- _TASK TO COMPLETE_
In the listing, copy out the stretch from the line containing "har tillhandahållit eller" through the line containing "Livraison 5 à 7 jours ouvrés" with "Statistik" replaced by "Analys" and everything else left unchanged.

- _RECORD EXTRACTS_

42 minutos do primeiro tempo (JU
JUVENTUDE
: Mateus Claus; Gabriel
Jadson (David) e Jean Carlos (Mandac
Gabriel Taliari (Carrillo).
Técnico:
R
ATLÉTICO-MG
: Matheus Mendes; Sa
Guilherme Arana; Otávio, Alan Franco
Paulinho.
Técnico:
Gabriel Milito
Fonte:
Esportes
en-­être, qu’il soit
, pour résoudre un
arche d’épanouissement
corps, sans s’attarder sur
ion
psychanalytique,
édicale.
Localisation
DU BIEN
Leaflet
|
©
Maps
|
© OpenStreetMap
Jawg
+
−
...
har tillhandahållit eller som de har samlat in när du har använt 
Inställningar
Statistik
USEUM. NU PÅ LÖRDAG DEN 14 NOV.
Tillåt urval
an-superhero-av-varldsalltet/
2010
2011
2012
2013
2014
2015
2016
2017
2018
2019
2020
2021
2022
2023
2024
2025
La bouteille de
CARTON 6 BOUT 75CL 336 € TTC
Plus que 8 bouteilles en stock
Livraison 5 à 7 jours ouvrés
...
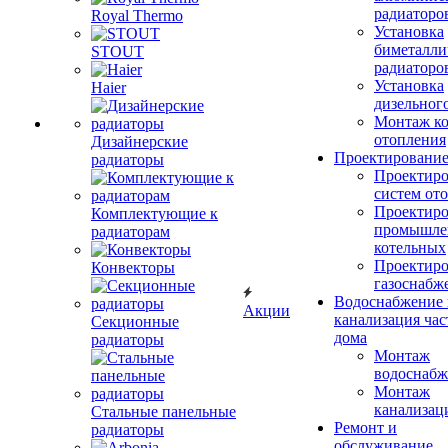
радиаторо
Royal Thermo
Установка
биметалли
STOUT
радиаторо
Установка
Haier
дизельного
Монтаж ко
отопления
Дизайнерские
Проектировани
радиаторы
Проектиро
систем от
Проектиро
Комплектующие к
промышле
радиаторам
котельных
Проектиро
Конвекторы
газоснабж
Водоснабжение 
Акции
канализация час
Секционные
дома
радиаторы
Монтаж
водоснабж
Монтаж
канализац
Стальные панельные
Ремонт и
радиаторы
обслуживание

- _TASK ANSWER_
har tillhandahållit eller som de har samlat in när du har använt 
Inställningar
Analys
USEUM. NU PÅ LÖRDAG DEN 14 NOV.
Tillåt urval
an-superhero-av-varldsalltet/
2010
2011
2012
2013
2014
2015
2016
2017
2018
2019
2020
2021
2022
2023
2024
2025
La bouteille de
CARTON 6 BOUT 75CL 336 € TTC
Plus que 8 bouteilles en stock
Livraison 5 à 7 jours ouvrés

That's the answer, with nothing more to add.